→ **REQUIRED ACTIONS**:
- a) Decide whether each statement below agrees with the text on automated English test scoring. Answer yes or no for each and quote the words of the text that decide it. (i) The prototype test was administered to more than 10,000 test takers from 158 countries. (ii) Human examiners treat all regional accents equally. (iii) The responses used in scoring validation studies had already been seen by the machine.
- b) Resume the passage on automated English test scoring, beginning after its final sentence.

→ **DOCUMENT TEXT**:
** BEGIN **

Explaining computerized English testing in plain English

app Languages
a pair of hands typing at a laptop

Research has shown that automated scoring can give more reliable and objective results than human examiners when evaluating a person’s mastery of English. This is because an automated scoring system is impartial, unlike humans, who can be influenced by irrelevant factors such as a test taker’s appearance or body language. Additionally, automated scoring treats regional accents equally, unlike human examiners who may favor accents they are more familiar with. Automated scoring also allows individual features of a spoken or written test question response to be analyzed independent of one another, so that a weakness in one area of language does not affect the scoring of other areas.

was created in response to the demand for a more accurate, objective, secure and relevant test of English. Our automated scoring system is a central feature of the test, and vital to ensuring the delivery of accurate, objective and relevant results – no matter who the test-taker is or where the test is taken.

Development and validation of the scoring system to ensure accuracy

PTE Academic’s automated scoring system was developed after extensive research and field testing. A prototype test was developed and administered to a sample of more than 10,000 test takers from 158 different countries, speaking 126 different native languages. This data was collected and used to train the automated scoring engines for both the written and spoken PTE Academic items.

To do this, multiple trained human markers assess each answer. Those results are used as the training material for machine learning algorithms, similar to those used by systems like Google Search or Apple’s Siri. The model makes initial guesses as to the scores each response should get, then consults the actual scores to see well how it did, adjusts itself in a few directions, then goes through the training set over and over again, adjusting and improving until it arrives at a maximally correct solution – a solution that ideally gets very close to predicting the set of human ratings.

Once trained up and performing at a high level, this model is used as a marking algorithm, able to score new responses just like human markers would. Correlations between scores given by this system and trained human markers are quite high. The standard error of measurement between app’s system and a human rater is less than that between one human rater and another – in other words, the machine scores are more accurate than those given by a pair of human raters, because much of the bias and unreliability has been squeezed out of them. In general, you can think of a machine scoring system as one that takes the best stuff out of human ratings, then acts like an idealized human marker.

app conducts scoring validation studies to ensure that the machine scores are consistently comparable to ratings given by skilled human raters. Here, a new set of test-taker responses (never seen by the machine) are scored by both human raters and by the automated scoring system. Research has demonstrated that the automated scoring technology underlying PTE Academic produces scores comparable to those obtained from careful human experts. This means that the automated system “acts” like a human rater when assessing test takers’ language skills, but does so with a machine's precision, consistency and objectivity.

** END **

→ **STORED DATA**:
** BEGIN **

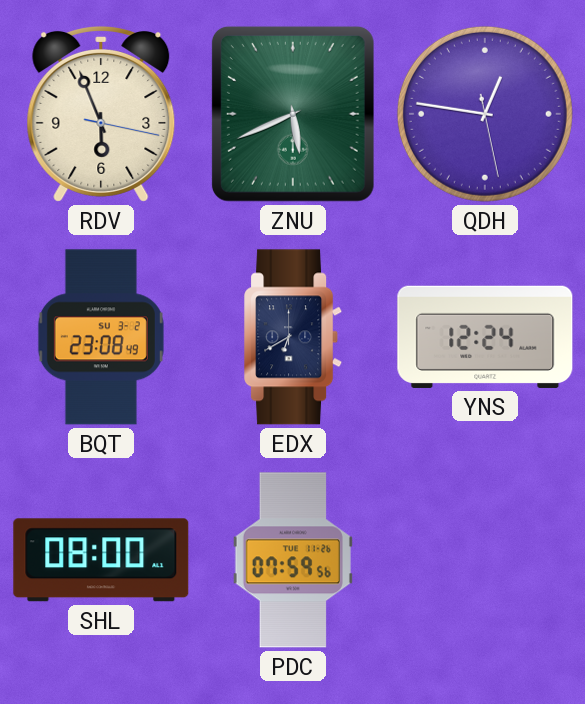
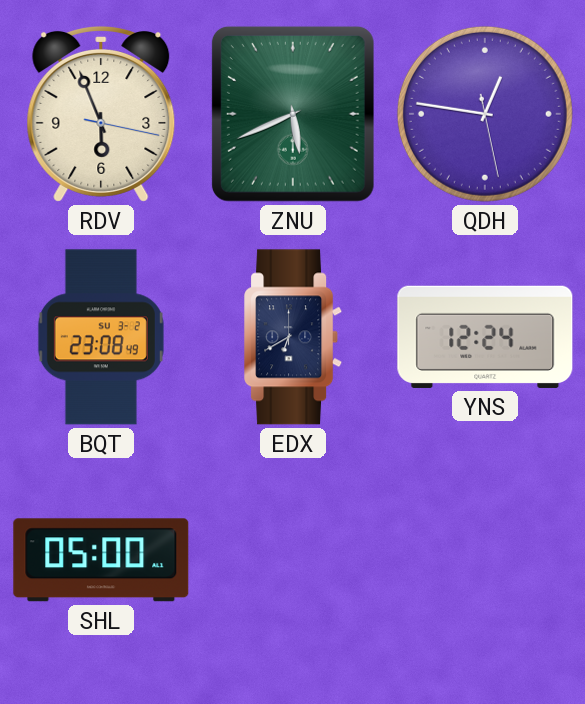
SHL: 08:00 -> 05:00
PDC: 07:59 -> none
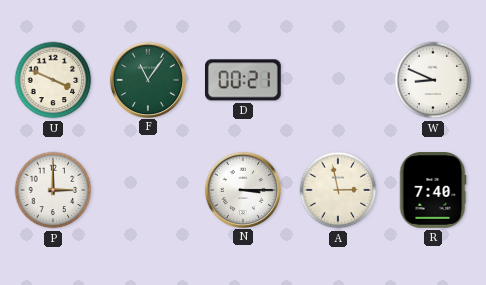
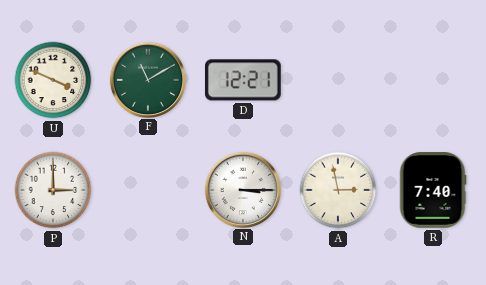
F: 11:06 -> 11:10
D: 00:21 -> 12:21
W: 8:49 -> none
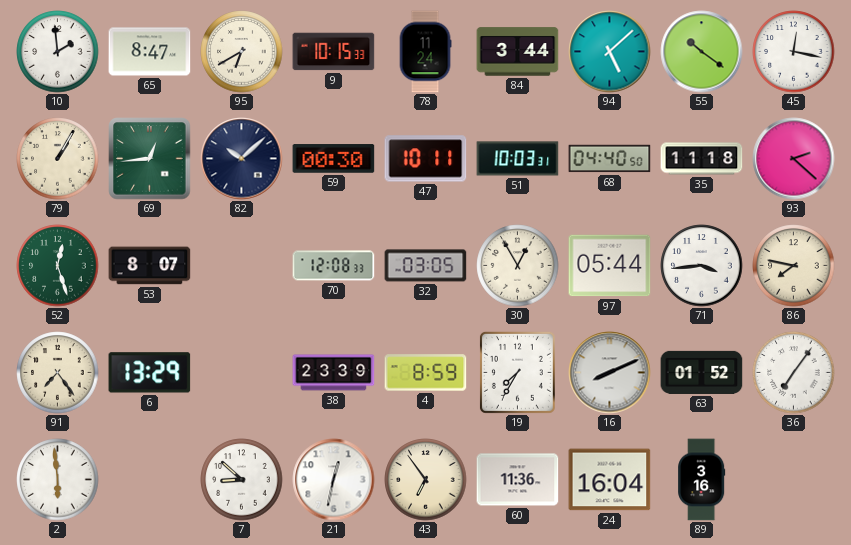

** END **
** BEGIN **

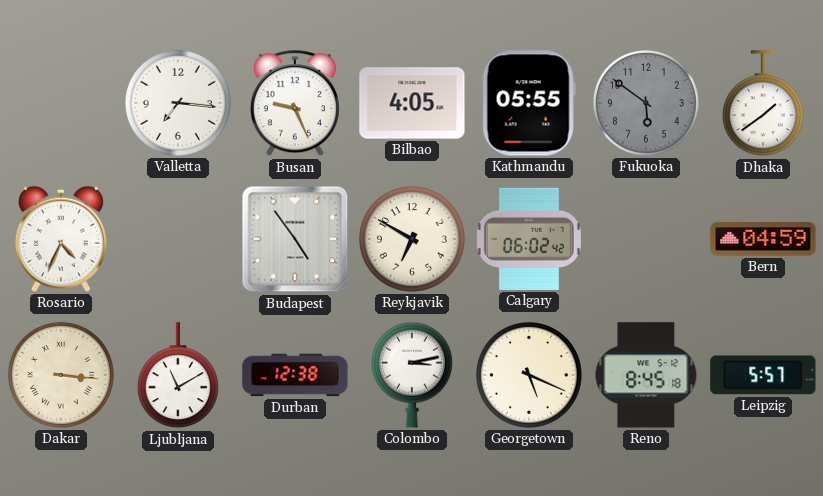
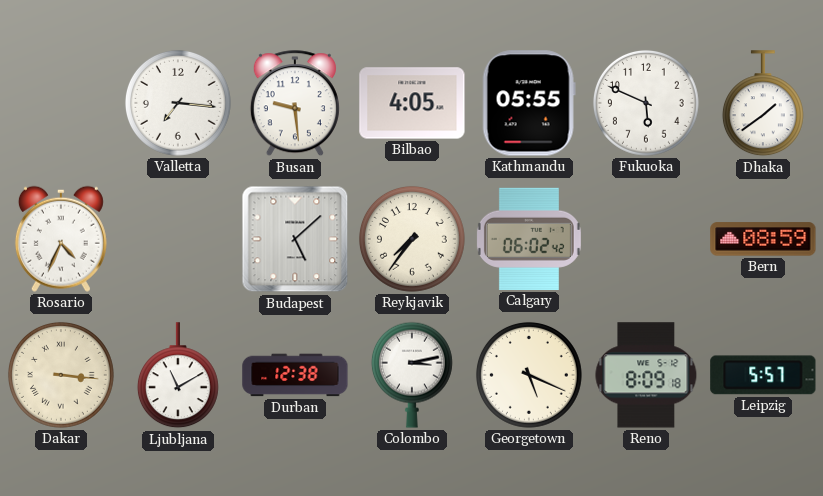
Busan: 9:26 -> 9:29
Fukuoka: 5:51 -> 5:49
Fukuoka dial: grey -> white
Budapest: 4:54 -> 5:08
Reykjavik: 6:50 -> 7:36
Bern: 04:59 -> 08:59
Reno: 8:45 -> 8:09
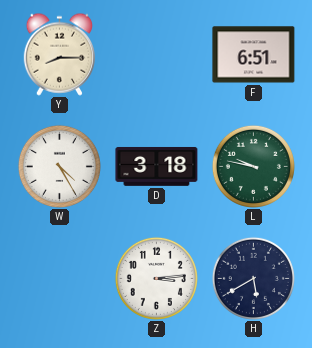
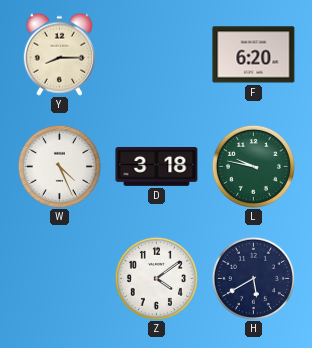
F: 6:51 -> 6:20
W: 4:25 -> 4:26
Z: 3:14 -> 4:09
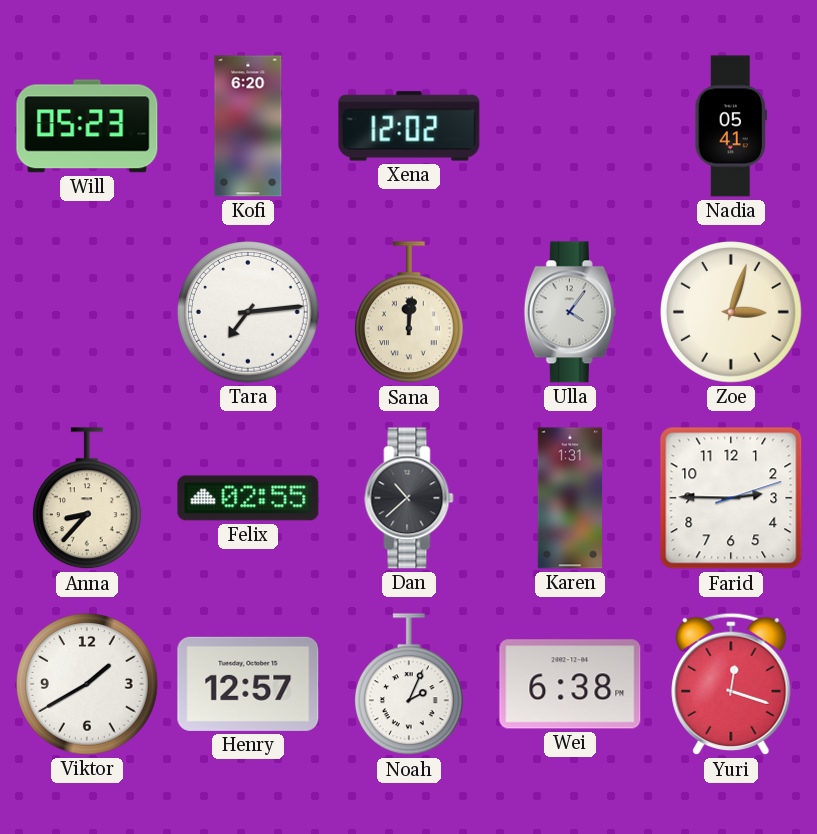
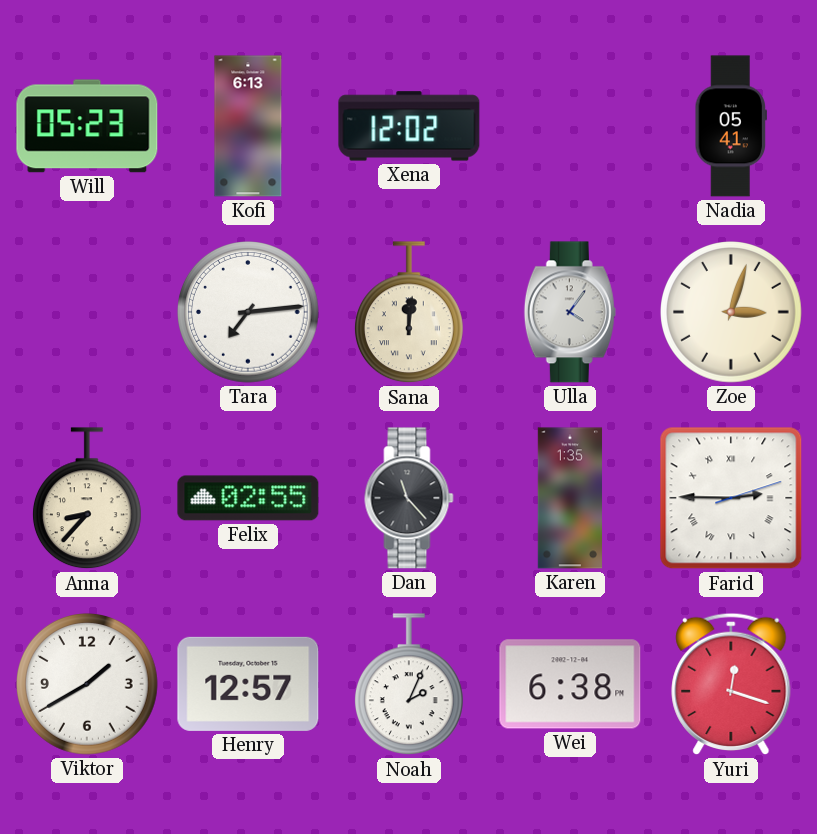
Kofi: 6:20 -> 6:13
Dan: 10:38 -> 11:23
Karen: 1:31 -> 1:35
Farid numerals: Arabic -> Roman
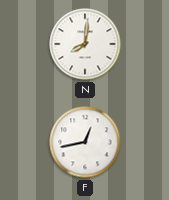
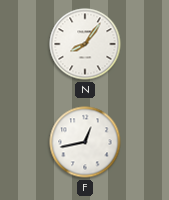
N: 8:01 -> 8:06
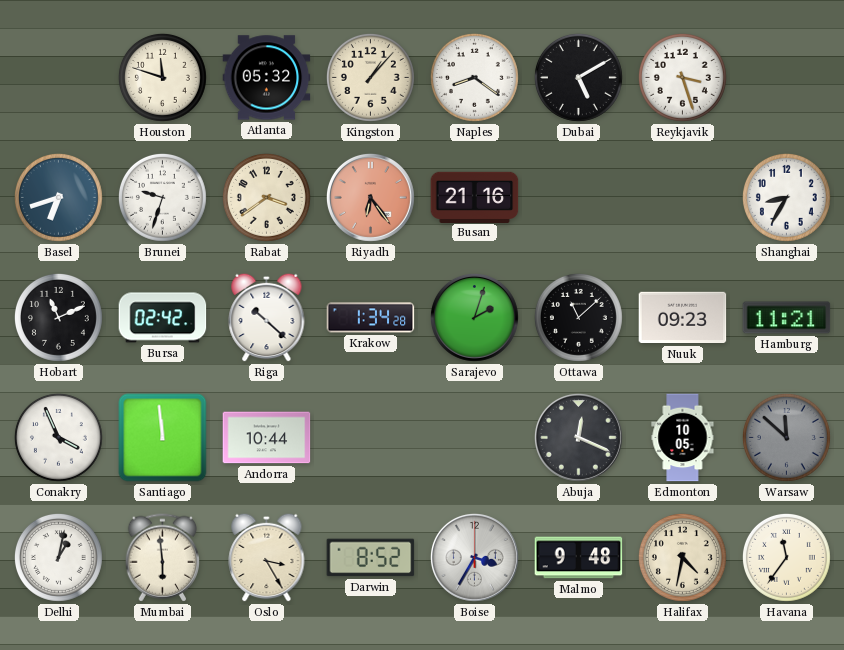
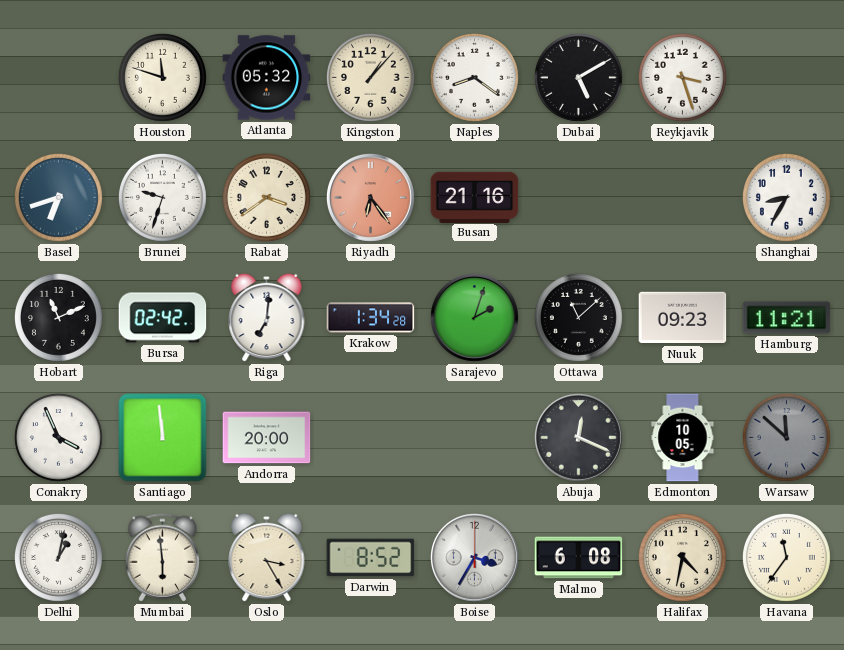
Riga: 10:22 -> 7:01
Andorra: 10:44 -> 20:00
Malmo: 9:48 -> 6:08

** END **
** BEGIN **

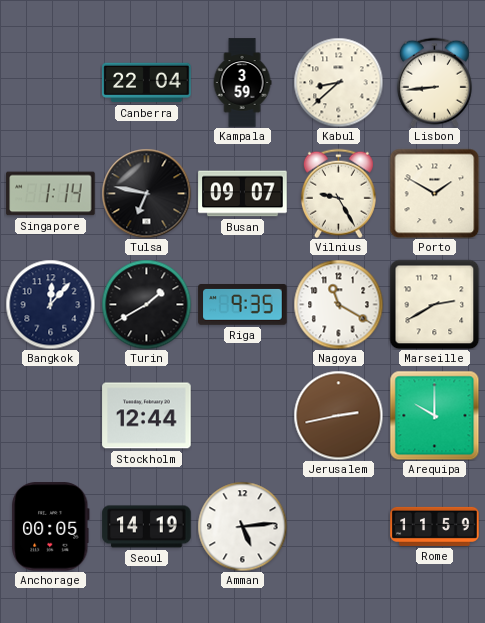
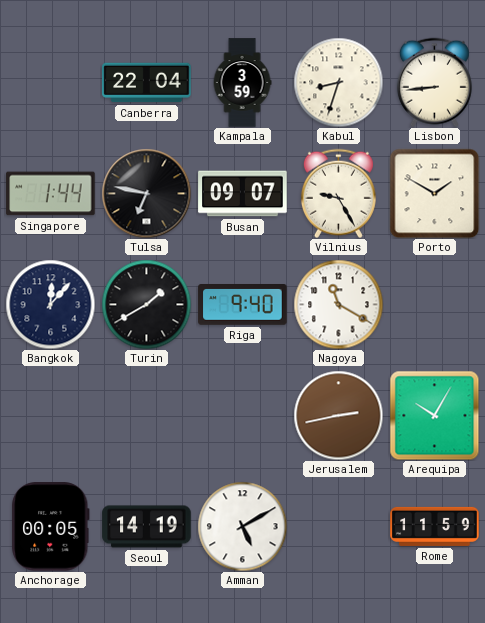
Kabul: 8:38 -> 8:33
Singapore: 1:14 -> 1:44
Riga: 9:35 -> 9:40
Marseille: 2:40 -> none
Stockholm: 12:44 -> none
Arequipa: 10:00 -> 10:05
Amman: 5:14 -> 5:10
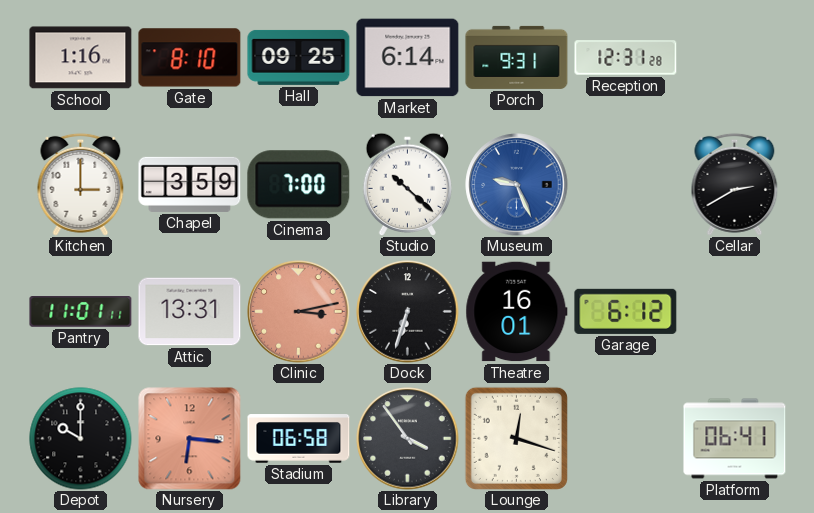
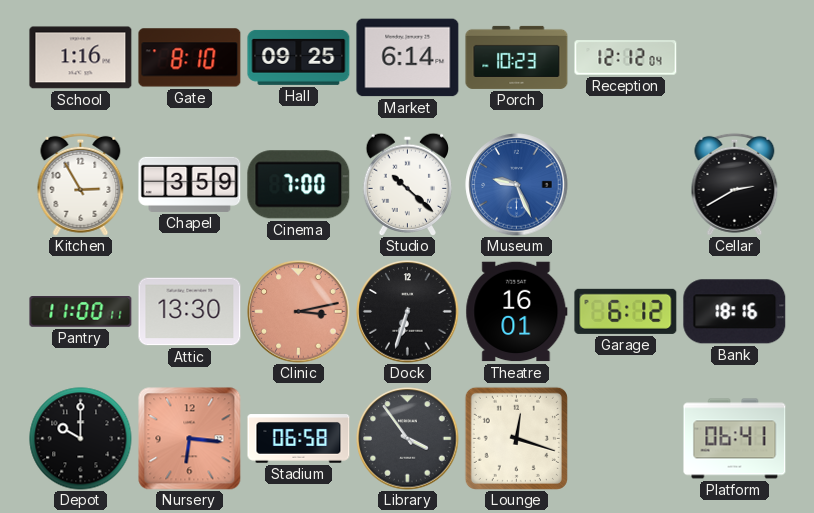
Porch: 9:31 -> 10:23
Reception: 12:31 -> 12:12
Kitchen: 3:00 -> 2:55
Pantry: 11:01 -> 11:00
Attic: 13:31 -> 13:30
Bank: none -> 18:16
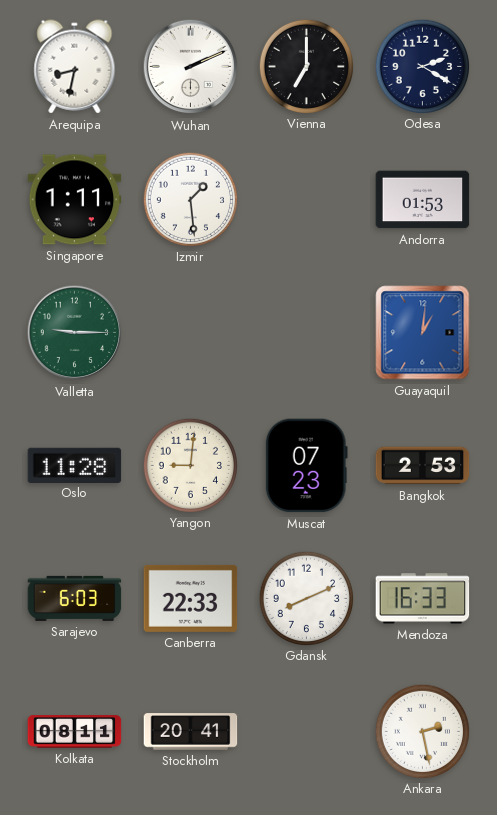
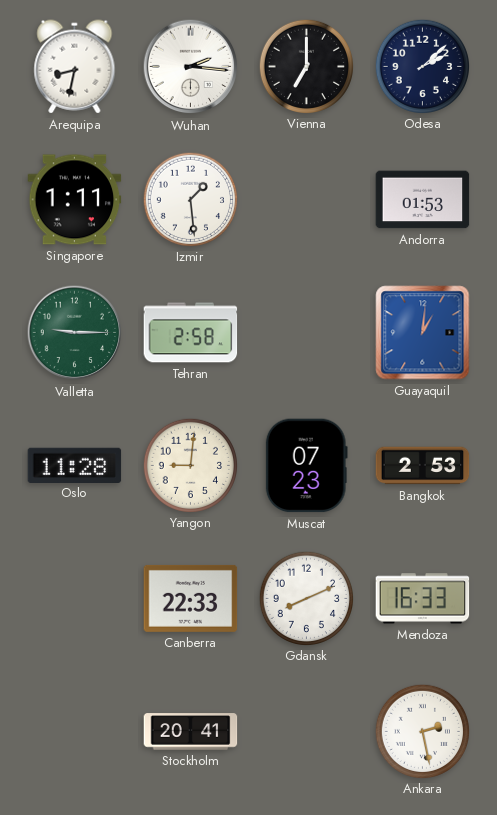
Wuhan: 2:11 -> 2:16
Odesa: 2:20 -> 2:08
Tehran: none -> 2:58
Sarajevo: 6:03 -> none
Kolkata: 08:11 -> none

** END **

→ **OUTPUTS BY TASK**:
- a)
(i) Yes: "administered to a sample of more than 10,000 test takers from 158 different countries"
(ii) No: "unlike human examiners who may favor accents they are more familiar with"
(iii) No: "a new set of test-taker responses (never seen by the machine)"

- b)
Scoring speaking responses with app’s Ordinate technology

The spoken portion of PTE Academic is automatically scored using app’s Ordinate technology. Ordinate technology results from years of research in speech recognition, statistical modeling, linguistics and testing theory. The technology uses a proprietary speech processing system that is specifically designed to analyze and automatically score speech from fluent and second-language English speakers. The Ordinate scoring system collects hundreds of pieces of information from the test takers’ spoken responses in addition to just the words, such as pace, timing and rhythm, as well as the power of their voice, emphasis, intonation and accuracy of pronunciation. It is trained to recognize even somewhat mispronounced words, and quickly evaluates the content, relevance and coherence of the response. In particular, the meaning of the spoken response is evaluated, making it possible for these models to assess whether or not what was said deserves a high score.

Scoring writing responses with Intelligent Essay Assessor™ (IEA)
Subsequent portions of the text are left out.